UNIVERSITY students’ representative groups throughout the country have condemned the recent suspension of five student leaders at Solusi University for allegedly inciting students to demonstrate against the introduction of a $90 development levy.
By NQOBANI NDLOVU
Students at the Seventh Day Adventist Church-run university boycotted classes last week in protest against a decision to introduce a development levy at a time they were already burdened with high tuition fees.
Fees at the university are pegged at $900 for students studying humanities and commercials, while those studying science courses pay up to $1 000 per semester.
Authorities at the university had to call riot police to disperse the students who were demanding audience with vice-chancellor Joel Musvosvi to air out their grievances.
Zimbabwe Congress of Students Union (ZICOSU) secretary-general, Godknows Mdhari said they had engaged lawyers to challenge their colleagues’ suspension.
“We have since engaged our lawyers to assist the students on this case and before end of this week, consensus will have been reached.
“The university has so far been cooperating well in handling the matter and we expect normality to return at the institution very soon,” Mdhari said.
Zimbabwe National Students Union (ZINASU) president, Alister Pfunye also said they were taking legal action against Solusi University.

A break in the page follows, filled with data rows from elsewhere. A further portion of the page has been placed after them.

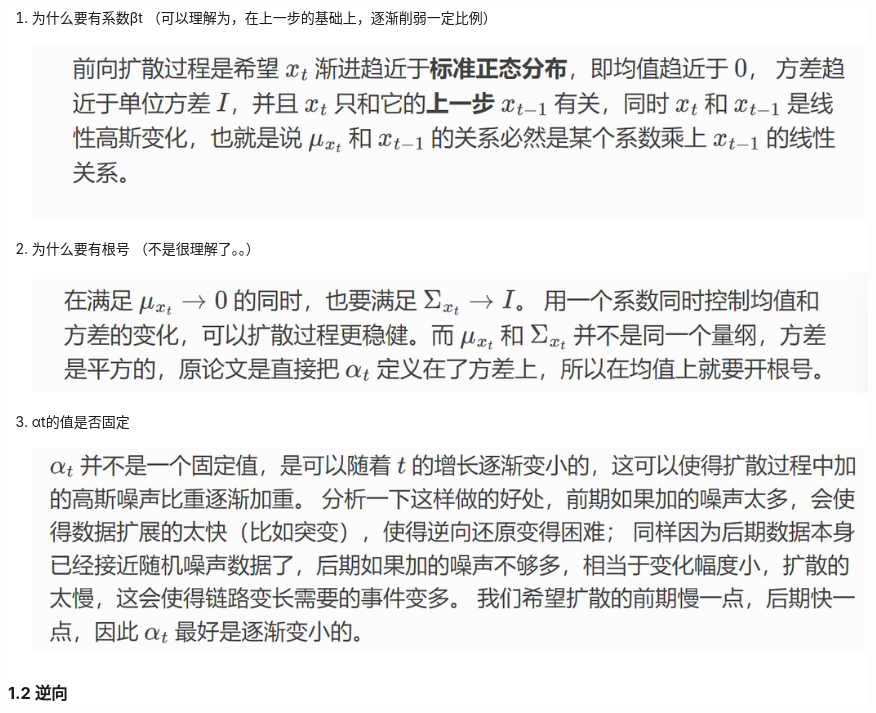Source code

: 1. 为什么要有系数βt
（可以理解为，在上一步的基础上，逐渐削弱一定比例）
    
    ![Untitled](Untitled%208.png)
    
2. 为什么要有根号
（不是很理解了。。）
    
    ![Untitled](Untitled%209.png)
    
3. αt的值是否固定
    
    ![Untitled](Untitled%2010.png)
    

### 1.2 逆向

“We condemn the evil act by Solusi University in suspending the SRC president (Ashwell Zikhali) and his team, who stood up for the suffering students whose parents have to work extra hard to get $1 200 fees in this struggling economy, hence will be taking legal action to bring them back on campus,” he said.
“We will also sue dean of students in person for an illegal act with his administration in sending away the student who are defending academic freedoms.”
Solusi University’s dean of students, Christopher Thebe could not be reached for comment yesterday, although he was said to the preparing to issue a statement over the issue.